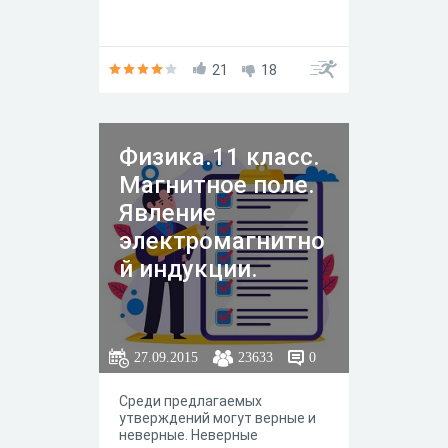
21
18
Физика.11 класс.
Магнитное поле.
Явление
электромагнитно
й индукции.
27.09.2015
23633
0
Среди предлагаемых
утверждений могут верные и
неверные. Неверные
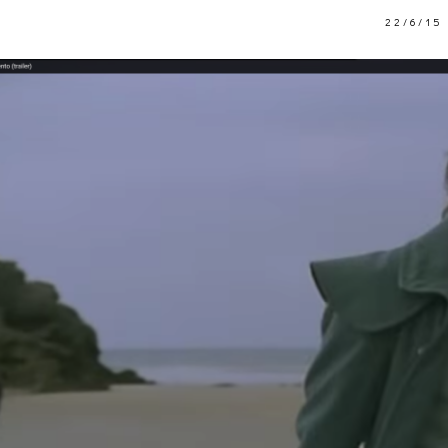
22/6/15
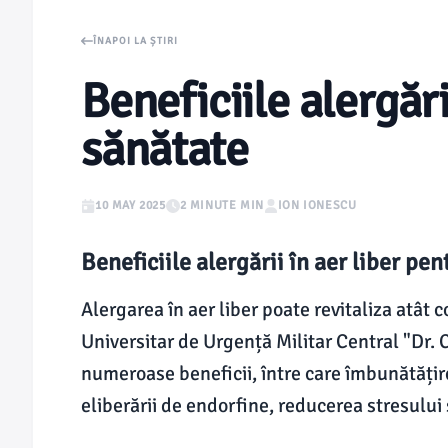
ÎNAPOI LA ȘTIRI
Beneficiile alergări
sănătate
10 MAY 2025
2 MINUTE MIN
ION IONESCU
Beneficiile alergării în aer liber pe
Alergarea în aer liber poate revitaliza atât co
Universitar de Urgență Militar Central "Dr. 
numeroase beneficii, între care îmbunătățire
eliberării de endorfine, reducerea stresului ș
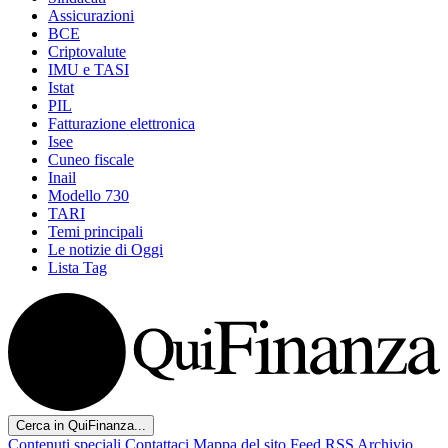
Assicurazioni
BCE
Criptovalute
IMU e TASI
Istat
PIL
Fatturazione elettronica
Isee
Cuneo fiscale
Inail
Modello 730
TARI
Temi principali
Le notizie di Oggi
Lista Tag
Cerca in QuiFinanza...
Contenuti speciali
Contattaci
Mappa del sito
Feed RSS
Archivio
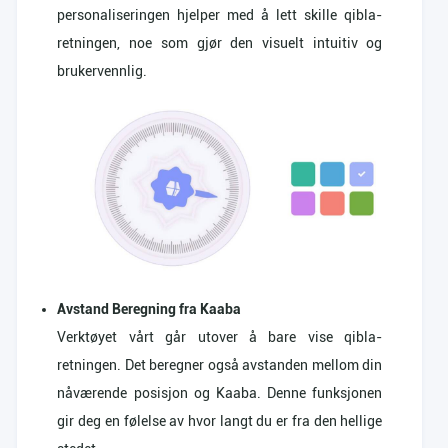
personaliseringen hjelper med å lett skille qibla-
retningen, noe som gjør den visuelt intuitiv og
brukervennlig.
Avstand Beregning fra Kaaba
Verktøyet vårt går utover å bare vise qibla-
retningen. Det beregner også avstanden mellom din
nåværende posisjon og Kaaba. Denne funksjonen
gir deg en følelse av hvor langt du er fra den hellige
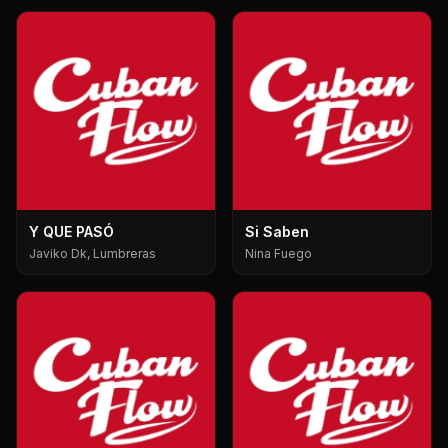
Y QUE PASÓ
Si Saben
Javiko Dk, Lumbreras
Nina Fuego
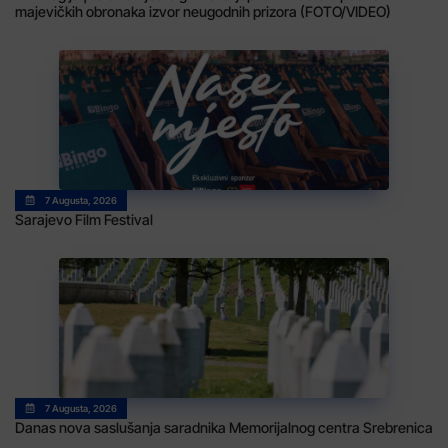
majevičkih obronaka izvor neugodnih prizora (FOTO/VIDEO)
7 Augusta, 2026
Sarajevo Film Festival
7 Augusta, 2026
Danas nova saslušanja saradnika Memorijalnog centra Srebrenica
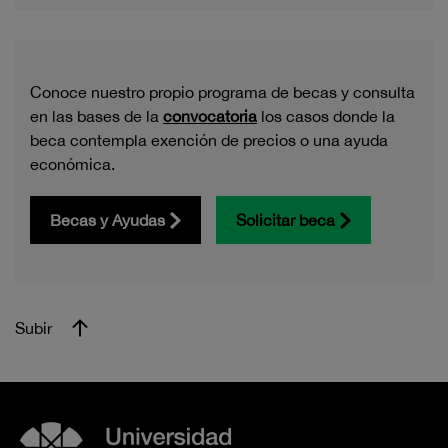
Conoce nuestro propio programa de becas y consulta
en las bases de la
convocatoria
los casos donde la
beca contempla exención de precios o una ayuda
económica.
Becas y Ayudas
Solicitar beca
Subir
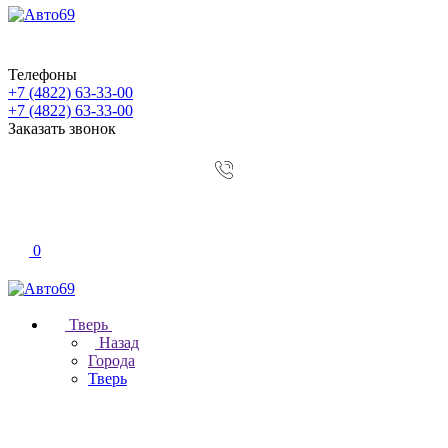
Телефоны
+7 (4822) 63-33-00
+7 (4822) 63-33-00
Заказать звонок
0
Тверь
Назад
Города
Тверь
□ □ □ □ □
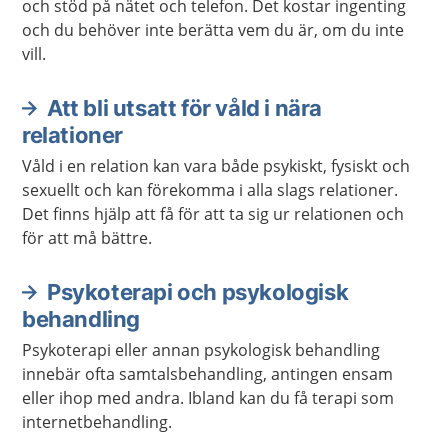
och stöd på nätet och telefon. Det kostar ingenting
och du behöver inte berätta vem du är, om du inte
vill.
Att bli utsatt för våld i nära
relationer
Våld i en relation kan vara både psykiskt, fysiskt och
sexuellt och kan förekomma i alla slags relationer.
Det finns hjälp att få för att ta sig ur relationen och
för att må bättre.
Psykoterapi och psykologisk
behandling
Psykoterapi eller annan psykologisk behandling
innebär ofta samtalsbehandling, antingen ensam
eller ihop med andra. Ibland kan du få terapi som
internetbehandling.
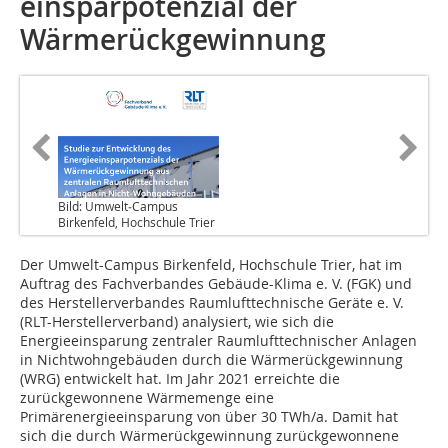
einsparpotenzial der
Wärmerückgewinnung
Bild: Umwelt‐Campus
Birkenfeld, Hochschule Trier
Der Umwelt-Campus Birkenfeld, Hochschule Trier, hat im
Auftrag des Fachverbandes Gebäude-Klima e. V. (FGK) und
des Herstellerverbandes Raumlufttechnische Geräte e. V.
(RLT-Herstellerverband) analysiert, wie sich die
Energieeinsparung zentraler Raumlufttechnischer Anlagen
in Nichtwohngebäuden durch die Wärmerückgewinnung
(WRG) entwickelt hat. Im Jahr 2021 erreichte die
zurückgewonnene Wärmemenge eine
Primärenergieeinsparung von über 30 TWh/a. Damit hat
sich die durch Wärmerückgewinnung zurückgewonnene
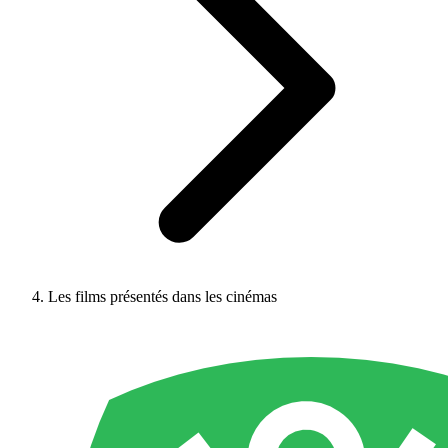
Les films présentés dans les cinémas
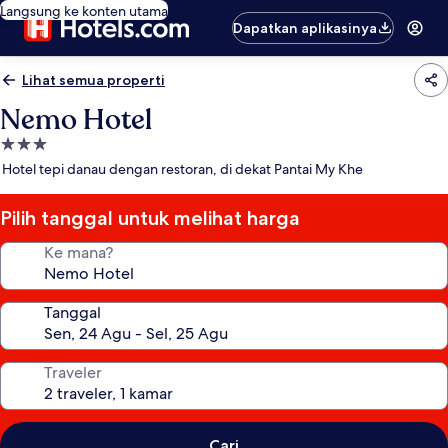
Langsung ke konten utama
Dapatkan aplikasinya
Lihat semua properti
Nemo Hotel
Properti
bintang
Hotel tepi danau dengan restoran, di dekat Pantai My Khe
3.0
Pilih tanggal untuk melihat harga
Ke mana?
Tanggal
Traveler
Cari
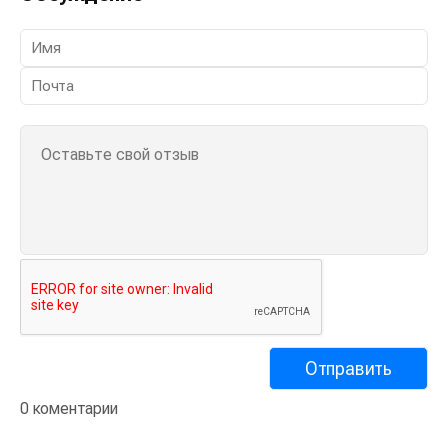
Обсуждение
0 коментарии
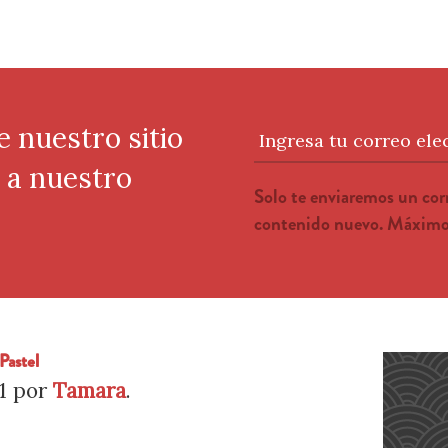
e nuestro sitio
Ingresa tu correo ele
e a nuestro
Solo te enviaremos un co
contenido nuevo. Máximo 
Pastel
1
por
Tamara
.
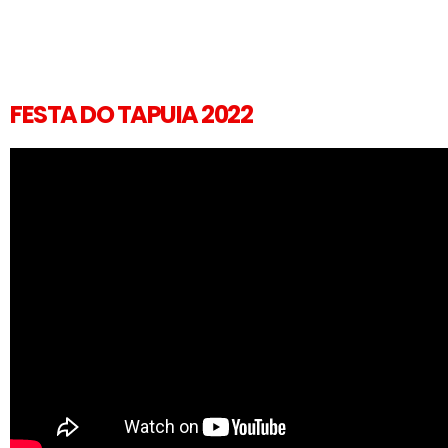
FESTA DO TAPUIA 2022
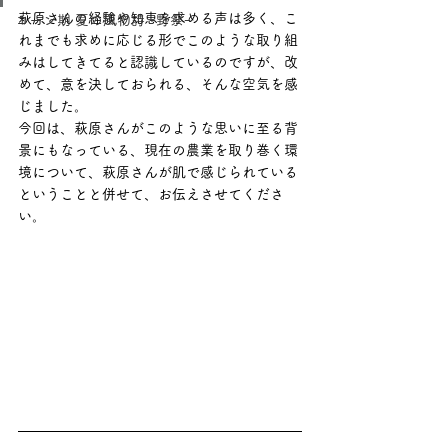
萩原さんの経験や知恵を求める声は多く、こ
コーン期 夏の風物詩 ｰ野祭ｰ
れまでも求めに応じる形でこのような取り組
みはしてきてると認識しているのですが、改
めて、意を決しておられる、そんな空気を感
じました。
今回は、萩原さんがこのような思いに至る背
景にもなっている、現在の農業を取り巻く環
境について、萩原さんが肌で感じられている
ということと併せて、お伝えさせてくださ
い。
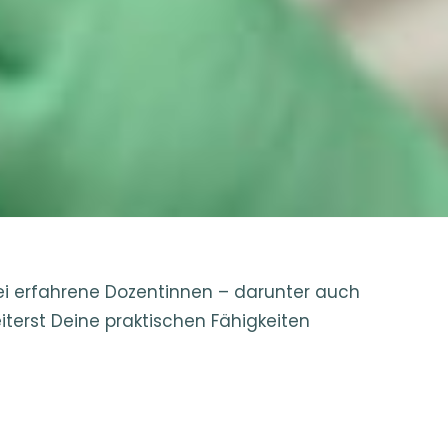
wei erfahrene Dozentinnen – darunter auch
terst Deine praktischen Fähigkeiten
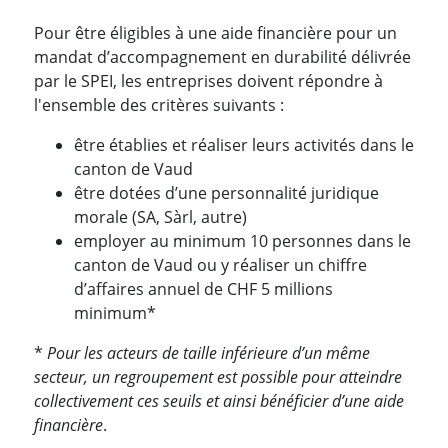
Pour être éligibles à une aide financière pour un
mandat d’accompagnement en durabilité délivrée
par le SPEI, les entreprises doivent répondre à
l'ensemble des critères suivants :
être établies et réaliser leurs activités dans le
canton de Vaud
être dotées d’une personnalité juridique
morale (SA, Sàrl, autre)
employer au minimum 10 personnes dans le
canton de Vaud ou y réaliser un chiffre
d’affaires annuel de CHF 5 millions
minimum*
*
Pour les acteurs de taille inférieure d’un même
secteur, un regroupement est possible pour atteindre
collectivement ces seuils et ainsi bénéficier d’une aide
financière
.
□ □ □ □ □
» **Task directions**: Copy out each line of the entries above that holds "financière".

» **Output of the task**:
Pour être éligibles à une aide financière pour un
financière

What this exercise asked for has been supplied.